Effect of free surface, oxide and coating layers on rafting in $\gamma-\gamma'$ superalloys

TL;DR

This study investigates how free surfaces, oxide layers, and coatings influence microstructure evolution, specifically rafting and gamma prime depletion, in Ni-based superalloys using experimental analysis and a phase field model.

Contribution

It introduces a coupled mechanical-diffusion phase field model implemented in finite element code to analyze microstructure evolution in superalloys.

Findings

Rafting and gamma prime depletion are strongly coupled with mechanical behavior.

Local Al flux significantly influences microstructure evolution.

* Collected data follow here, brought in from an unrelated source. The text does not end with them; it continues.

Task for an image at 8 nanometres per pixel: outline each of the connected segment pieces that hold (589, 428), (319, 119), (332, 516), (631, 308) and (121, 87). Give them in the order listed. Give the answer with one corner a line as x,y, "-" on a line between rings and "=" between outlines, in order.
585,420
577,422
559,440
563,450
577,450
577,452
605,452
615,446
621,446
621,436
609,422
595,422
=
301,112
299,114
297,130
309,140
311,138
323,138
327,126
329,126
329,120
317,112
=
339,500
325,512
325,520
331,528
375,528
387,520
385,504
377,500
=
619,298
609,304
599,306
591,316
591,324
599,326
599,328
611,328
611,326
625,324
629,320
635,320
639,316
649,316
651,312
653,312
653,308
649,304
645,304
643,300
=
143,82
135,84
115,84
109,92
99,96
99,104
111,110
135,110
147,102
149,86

Surface and coating layers affect microstructure degradation.

Abstract

Complex microstructure evolution has been observed \rev{both bare and coated } Ni-based single crystal superalloys. Rafting and $\gamma'$ depletion are investigated in this study through a brief experimental analysis and a detailed phase field model to account for mechanical-diffusion coupling. The proposed model has been implemented in a finite element code. As a main result, it is shown that rafting, $\gamma'$ depletion close to free surface/oxide layer or $\gamma'$ coalescence close to coating layer, and mechanical behavior are strongly coupled. The local additional flux of Al explains this coupling to a large extent. Finally, a discussion of strain localization and local flux of Al paves the way for clarification of these cases that degrade the performance of superalloys.